Some golf courses in British Columbia are open or about to open and Alberta golf clubs want to do the same despite the reluctance of provincial health officials to give the green light.

Winter loosening its grip on Alberta has the province’s golf industry lobbying to let courses open with protocols and restrictions in place to prevent the spread of COVID-19.

“We for sure realize golf is not the most important thing in the world, but we want to be part of the solution,” says Calgary’s Barry Ehlert, owner of six courses in the Windmill Golf Group.

“We do think there are other things coming down the pipe at us like mental health, economic drivers, the forty-two thousand jobs that golf represents.”

The Alberta chapter of National Allied Golf Associations said in a recent letter to its members that “NAGA Alberta will be working closely with the Alberta Government in seeking an exception like the courses in B.C.”

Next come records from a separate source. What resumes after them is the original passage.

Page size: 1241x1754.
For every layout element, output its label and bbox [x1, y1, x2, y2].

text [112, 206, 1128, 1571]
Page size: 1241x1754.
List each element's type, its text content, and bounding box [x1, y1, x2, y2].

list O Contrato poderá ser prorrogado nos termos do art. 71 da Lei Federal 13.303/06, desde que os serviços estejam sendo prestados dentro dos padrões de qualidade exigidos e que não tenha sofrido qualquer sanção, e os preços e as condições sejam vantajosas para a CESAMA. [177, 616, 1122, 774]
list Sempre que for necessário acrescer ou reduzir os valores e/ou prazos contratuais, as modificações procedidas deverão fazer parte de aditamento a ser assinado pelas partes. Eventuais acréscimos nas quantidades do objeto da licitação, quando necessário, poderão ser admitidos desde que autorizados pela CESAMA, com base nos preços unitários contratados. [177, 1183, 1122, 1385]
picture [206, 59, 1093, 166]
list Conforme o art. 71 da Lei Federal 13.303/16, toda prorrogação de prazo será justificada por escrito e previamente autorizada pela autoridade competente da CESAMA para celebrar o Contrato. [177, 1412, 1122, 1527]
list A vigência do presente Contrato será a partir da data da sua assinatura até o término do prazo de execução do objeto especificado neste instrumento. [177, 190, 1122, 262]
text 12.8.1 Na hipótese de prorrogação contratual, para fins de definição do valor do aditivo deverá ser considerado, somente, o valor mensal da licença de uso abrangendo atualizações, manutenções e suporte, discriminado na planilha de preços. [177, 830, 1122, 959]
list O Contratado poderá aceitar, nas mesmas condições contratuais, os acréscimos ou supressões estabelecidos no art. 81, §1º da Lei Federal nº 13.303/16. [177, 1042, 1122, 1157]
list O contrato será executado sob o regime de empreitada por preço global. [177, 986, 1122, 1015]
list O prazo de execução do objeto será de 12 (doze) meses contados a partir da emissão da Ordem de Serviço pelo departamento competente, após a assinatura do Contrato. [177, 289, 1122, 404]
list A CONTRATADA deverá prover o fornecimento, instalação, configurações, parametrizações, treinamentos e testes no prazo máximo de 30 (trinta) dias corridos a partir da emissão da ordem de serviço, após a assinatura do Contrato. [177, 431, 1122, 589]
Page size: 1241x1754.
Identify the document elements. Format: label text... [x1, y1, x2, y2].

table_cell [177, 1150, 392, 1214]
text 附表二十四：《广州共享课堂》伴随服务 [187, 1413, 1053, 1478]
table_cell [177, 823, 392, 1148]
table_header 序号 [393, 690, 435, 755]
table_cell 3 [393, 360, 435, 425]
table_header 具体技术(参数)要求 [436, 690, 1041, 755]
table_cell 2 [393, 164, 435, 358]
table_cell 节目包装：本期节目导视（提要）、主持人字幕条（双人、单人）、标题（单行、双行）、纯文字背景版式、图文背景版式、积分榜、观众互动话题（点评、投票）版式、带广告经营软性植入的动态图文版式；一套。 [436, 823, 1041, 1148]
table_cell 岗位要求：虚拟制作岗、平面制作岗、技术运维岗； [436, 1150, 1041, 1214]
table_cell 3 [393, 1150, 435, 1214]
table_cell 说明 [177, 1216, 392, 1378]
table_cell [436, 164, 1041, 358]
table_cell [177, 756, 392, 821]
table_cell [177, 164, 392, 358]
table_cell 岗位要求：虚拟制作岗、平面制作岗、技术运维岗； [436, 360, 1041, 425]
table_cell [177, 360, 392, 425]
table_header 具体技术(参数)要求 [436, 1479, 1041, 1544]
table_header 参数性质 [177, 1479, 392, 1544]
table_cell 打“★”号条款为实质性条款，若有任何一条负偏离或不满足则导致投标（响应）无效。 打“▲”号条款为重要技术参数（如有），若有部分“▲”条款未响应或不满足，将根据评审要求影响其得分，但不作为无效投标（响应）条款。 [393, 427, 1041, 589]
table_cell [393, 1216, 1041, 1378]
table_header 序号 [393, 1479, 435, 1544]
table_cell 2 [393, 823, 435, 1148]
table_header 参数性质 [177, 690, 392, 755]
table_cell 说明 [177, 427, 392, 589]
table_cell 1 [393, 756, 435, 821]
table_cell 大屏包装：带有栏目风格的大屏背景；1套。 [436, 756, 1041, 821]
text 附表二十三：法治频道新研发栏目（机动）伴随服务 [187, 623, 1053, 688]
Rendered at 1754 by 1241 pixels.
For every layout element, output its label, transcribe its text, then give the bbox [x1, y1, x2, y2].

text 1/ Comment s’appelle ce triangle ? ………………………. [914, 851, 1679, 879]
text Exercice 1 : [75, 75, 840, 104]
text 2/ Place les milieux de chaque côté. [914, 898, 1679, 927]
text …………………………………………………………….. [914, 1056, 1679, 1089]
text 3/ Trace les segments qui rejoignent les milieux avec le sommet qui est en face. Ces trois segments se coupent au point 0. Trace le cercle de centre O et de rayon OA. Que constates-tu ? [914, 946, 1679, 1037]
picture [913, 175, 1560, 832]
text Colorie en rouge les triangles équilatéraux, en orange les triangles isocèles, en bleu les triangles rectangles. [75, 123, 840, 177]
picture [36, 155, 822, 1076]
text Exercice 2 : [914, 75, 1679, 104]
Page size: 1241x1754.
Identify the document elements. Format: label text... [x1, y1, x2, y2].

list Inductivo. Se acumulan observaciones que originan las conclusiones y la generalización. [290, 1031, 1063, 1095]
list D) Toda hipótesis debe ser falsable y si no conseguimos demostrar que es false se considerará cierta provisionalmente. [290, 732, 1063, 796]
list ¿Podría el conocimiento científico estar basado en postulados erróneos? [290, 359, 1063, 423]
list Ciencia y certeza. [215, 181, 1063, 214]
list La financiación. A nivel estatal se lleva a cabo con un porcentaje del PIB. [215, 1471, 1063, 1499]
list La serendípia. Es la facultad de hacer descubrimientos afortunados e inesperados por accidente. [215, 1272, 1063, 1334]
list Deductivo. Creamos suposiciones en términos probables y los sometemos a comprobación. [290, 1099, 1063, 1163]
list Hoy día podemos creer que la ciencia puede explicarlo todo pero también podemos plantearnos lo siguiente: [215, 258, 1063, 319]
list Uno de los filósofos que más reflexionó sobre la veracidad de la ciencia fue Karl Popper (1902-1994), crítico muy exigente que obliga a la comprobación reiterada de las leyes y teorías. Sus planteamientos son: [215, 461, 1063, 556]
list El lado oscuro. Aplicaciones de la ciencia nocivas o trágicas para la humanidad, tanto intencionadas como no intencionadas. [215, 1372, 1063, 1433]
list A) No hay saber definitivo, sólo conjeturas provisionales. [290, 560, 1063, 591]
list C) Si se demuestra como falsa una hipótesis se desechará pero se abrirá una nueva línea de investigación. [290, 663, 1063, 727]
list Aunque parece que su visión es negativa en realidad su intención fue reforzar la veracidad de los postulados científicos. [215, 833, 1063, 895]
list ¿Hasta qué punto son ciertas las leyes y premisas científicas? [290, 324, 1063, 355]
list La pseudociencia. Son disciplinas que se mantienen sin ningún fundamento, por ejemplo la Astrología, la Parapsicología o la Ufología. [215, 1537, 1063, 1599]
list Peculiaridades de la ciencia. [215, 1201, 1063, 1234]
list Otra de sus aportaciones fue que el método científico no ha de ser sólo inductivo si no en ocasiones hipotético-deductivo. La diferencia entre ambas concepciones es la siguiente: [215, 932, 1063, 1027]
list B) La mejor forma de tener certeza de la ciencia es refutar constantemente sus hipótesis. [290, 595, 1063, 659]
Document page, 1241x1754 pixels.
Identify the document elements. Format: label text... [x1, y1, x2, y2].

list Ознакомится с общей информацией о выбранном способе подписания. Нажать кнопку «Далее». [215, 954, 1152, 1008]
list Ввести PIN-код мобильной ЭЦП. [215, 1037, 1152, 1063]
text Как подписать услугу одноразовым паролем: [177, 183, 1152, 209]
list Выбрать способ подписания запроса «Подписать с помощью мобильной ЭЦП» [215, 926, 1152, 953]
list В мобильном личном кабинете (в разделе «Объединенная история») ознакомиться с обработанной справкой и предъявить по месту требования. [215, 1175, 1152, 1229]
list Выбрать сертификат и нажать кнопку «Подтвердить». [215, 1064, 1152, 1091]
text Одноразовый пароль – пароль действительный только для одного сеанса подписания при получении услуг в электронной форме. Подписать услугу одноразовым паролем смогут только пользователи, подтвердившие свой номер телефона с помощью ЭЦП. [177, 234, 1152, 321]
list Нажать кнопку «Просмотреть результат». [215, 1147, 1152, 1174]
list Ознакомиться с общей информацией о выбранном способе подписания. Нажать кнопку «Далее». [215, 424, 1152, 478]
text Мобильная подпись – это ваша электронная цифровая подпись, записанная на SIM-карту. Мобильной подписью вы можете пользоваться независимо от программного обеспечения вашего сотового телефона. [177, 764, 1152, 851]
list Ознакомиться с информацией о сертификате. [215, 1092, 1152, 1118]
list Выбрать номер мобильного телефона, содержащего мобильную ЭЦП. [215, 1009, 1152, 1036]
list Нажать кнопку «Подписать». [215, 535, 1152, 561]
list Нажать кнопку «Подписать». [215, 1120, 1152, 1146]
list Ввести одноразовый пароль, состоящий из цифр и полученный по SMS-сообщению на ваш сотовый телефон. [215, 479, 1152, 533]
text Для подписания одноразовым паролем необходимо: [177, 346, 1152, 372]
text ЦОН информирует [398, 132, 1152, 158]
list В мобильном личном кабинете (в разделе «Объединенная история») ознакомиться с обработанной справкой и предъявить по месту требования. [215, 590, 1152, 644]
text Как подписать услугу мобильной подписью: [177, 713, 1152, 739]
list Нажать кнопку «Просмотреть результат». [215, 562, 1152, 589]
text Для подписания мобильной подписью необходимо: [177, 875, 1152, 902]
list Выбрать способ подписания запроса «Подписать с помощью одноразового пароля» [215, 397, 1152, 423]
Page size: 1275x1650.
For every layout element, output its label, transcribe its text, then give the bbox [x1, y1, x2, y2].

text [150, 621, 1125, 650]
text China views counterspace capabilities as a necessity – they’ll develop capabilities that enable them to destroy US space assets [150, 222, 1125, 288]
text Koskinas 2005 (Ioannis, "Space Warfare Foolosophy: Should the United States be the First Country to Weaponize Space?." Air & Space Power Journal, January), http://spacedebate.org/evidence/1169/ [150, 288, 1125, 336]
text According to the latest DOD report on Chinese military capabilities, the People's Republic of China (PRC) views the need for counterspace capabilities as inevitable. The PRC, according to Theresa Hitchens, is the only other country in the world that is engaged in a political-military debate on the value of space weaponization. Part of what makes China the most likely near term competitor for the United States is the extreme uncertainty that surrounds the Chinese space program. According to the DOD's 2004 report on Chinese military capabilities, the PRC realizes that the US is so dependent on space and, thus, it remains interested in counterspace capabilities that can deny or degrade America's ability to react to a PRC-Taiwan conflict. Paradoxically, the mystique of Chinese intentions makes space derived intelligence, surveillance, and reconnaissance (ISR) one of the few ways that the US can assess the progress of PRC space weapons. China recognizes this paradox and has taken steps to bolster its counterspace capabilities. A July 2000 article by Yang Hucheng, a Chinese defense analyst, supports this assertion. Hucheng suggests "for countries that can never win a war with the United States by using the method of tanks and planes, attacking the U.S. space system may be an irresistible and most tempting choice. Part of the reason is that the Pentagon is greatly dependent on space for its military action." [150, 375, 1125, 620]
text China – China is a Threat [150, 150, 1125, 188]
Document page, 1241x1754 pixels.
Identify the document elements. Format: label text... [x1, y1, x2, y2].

An online petition on change.org calling for Alberta golf courses to be exempt.

Alberta’s chief medical officer of health wasn’t ready to give the all-clear to golf, however.

“I would say to golfers the same thing I would say to other Albertans, which is to trust we are looking very closely at our numbers, and that as we get to a point where we can think about easing restrictions, outdoor recreation is certainly on that list of things to be considered,” says Dr. Deena Hinshaw.

“But at this time, we’re not yet at that point yet where we can start easing off.”